Report each line of the data that contains the string "SQUARE".

PROVIDED MATERIAL:

○ ○ ○ ○ ○

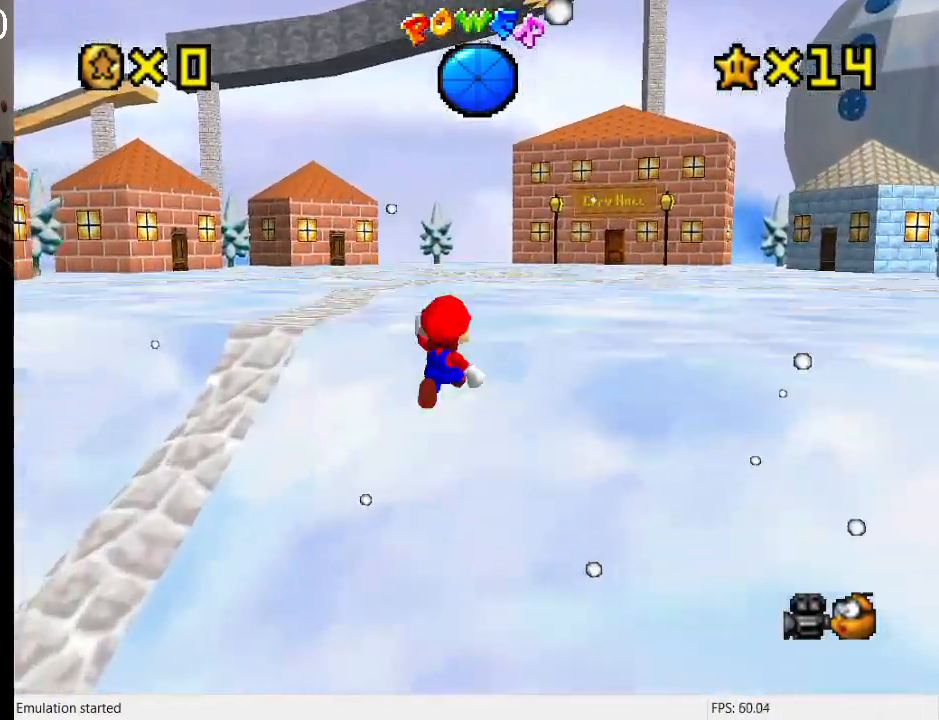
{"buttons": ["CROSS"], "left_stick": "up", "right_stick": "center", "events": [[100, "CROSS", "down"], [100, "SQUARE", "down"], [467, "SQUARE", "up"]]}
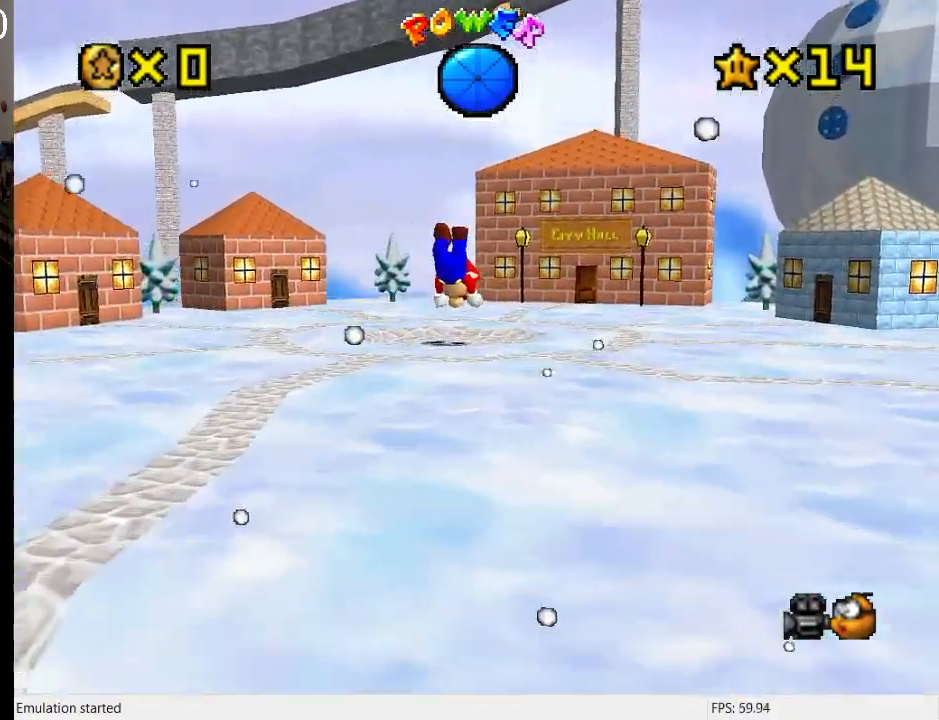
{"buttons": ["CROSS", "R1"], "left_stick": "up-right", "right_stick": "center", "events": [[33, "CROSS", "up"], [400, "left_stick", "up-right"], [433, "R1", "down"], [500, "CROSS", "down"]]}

○ ○ ○ ○ ○

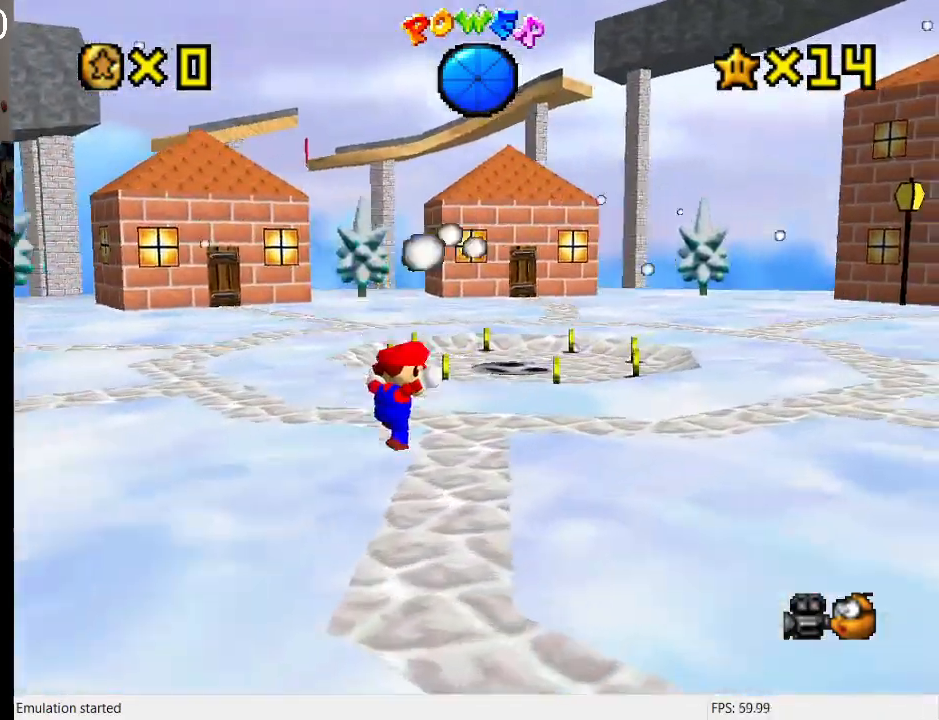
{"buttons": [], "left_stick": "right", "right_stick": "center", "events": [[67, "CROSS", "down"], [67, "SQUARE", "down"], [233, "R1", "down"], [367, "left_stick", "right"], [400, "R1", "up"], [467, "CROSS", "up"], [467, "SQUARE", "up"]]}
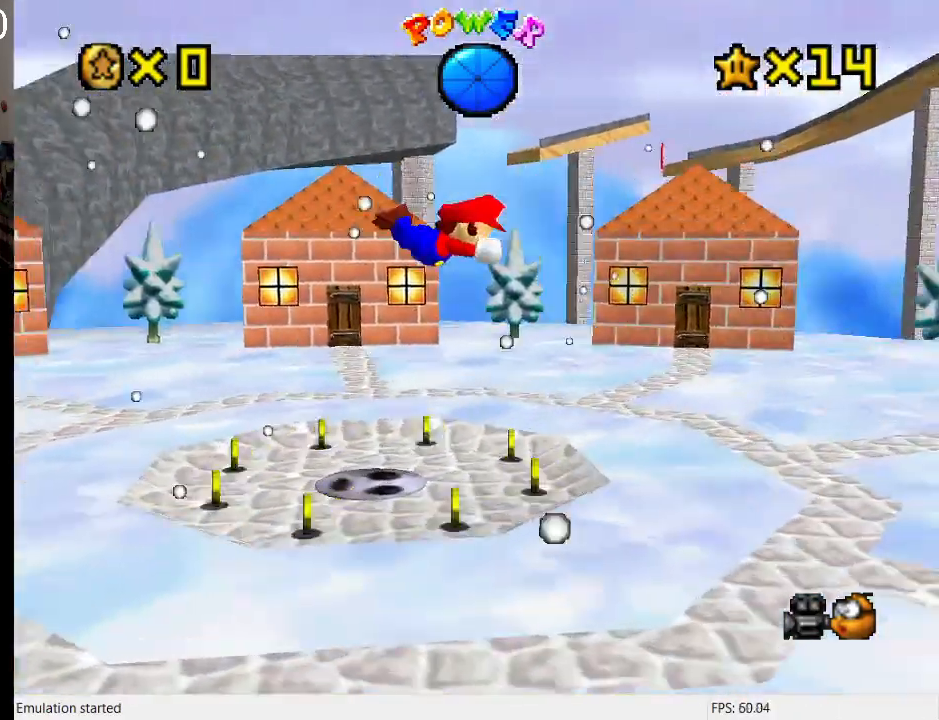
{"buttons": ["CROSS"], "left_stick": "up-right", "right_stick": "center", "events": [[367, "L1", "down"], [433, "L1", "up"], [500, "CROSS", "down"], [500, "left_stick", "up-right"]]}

○ ○ ○ ○ ○

EXERCISE OUTPUT:
{"buttons": ["CROSS"], "left_stick": "up", "right_stick": "center", "events": [[100, "CROSS", "down"], [100, "SQUARE", "down"], [467, "SQUARE", "up"]]}
{"buttons": [], "left_stick": "right", "right_stick": "center", "events": [[67, "CROSS", "down"], [67, "SQUARE", "down"], [233, "R1", "down"], [367, "left_stick", "right"], [400, "R1", "up"], [467, "CROSS", "up"], [467, "SQUARE", "up"]]}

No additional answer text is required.